BEGIN Excerpted text
/* Google Analytics */

Friday, September 5, 2008

I’ve got a lovely ton of coconuts

In February, Richard Branson and Virgin Atlantic flew a 747 from London to Amsterdam using (some) biofuel. The effort was also publicized by partners Imperium Renewables (the fuel supplier) Boeing, while GE Aviation did not. One of the four plane engines was running a blend of 20% biofuel and 80% jet fuel. The renewable fuel came from coconut and babassu oil.

This is an obvious PR effort for airlines and aircraft makers to keep air travel relevant and politically favored. (Virgin Atlantic has a whole website section on sustainability). Planes will be burning hydrocarbons and spewing CO2 for decades to come, so the aircraft sector needs to come up with a way to help its image even if there’s not a lot they can do about the substance.

At the time, Wired was appropriately skeptical about the effort, with a balance of praise and criticism of Sir Richard’s stunt.

This morning, the NY Daily News reported some tidbits about the flight from an apperance by Sir Richard in NYC:
Branson, on hand at JFK yesterday [told] us that "the best way to reduce your carbon footprint is not to fly at all. But that's not realistic. You can't walk to England."

So what's the next best thing? "Fly Virgin," Branson laughed. "One hundred percent of all profits from all our airlines are reinvested into finding a cleaner fuel solution. We had an experimental 747 that ran on coconut oil ... but it took 150,000 coconuts for one flight. So now we're looking at developing fuel from algae. If you fly Virgin, you'll support this cause."
END Excerpted text
BEGIN Given data
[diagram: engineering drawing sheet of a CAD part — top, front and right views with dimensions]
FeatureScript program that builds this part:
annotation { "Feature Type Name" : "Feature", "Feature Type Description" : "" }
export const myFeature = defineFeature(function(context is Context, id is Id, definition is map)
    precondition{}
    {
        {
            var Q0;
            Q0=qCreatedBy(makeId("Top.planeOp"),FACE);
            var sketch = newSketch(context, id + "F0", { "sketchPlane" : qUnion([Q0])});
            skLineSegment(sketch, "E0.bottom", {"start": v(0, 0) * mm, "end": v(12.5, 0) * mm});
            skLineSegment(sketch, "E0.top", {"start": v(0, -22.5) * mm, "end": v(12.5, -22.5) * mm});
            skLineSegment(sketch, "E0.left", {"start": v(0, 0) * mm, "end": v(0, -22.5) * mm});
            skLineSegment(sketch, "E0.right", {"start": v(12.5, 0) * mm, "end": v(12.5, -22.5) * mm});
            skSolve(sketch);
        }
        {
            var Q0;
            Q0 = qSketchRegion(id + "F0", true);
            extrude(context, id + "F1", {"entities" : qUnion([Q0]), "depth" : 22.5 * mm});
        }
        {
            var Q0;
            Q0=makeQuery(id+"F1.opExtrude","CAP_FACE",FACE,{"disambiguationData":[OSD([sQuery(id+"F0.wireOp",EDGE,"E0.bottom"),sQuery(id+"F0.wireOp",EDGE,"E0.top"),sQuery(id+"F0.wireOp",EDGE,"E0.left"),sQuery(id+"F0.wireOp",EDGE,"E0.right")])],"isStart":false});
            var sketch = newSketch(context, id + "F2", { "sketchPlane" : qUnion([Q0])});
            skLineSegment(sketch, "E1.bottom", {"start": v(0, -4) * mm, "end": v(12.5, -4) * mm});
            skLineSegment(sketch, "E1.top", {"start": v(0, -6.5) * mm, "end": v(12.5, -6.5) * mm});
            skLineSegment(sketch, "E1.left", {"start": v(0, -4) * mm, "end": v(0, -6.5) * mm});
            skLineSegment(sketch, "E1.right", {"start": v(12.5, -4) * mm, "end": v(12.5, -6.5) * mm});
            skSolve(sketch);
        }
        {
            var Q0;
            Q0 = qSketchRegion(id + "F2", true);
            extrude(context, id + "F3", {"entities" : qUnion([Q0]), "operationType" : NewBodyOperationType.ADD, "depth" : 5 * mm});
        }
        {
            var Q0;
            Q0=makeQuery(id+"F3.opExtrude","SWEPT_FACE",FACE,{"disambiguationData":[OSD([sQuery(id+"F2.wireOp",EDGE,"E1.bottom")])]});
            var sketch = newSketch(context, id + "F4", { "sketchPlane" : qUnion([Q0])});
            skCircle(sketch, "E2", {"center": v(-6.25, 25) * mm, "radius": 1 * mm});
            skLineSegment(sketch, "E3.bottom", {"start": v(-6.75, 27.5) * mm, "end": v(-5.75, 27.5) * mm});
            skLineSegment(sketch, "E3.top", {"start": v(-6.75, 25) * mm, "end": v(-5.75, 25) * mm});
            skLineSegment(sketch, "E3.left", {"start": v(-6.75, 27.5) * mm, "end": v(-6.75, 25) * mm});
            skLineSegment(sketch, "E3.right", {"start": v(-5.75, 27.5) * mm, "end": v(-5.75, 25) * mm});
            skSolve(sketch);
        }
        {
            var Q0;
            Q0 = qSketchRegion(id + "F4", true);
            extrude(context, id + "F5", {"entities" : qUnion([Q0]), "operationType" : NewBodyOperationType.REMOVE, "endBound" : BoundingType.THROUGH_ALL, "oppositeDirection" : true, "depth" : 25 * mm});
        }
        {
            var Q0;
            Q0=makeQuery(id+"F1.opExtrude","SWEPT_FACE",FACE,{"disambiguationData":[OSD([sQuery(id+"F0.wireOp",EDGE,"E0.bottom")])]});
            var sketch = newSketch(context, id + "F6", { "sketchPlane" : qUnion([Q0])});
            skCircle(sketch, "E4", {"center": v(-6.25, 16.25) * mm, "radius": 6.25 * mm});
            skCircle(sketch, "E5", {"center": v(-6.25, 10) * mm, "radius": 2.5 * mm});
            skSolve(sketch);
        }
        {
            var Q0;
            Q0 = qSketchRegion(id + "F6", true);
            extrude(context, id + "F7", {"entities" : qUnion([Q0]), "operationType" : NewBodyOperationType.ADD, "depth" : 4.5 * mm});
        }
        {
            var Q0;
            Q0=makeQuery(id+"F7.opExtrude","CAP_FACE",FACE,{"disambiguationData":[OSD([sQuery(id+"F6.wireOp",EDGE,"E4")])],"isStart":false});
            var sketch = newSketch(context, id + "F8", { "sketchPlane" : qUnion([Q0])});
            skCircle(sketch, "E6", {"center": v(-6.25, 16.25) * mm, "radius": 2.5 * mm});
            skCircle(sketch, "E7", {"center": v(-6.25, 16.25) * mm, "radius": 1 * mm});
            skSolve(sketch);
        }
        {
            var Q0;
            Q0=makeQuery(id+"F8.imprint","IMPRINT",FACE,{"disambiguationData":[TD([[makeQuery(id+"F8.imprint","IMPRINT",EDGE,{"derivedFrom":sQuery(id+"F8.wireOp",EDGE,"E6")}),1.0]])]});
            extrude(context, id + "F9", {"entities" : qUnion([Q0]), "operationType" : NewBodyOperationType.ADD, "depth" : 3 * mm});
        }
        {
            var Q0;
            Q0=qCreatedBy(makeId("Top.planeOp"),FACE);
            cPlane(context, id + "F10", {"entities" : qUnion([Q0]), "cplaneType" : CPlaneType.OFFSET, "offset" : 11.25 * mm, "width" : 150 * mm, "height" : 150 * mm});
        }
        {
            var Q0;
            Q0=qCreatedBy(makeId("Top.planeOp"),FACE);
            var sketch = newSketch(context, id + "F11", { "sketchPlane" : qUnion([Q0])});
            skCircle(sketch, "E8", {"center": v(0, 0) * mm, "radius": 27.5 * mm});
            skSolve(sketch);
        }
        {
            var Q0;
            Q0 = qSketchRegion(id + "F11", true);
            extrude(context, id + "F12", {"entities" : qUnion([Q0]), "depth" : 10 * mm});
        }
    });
END Given data
**Task instructions**.
1. Reproduce the biofuel post word for word, everything from "This is an obvious" down to "about the substance.".
2. According to the biofuel post, why is Virgin now looking at developing fuel from algae?

**Task-by-task results**.
1.
This is an obvious PR effort for airlines and aircraft makers to keep air travel relevant and politically favored. (Virgin Atlantic has a whole website section on sustainability). Planes will be burning hydrocarbons and spewing CO2 for decades to come, so the aircraft sector needs to come up with a way to help its image even if there’s not a lot they can do about the substance.

2. Branson said the experimental 747 that ran on coconut oil needed 150,000 coconuts for a single flight. Because of that, Virgin is now looking at developing fuel from algae.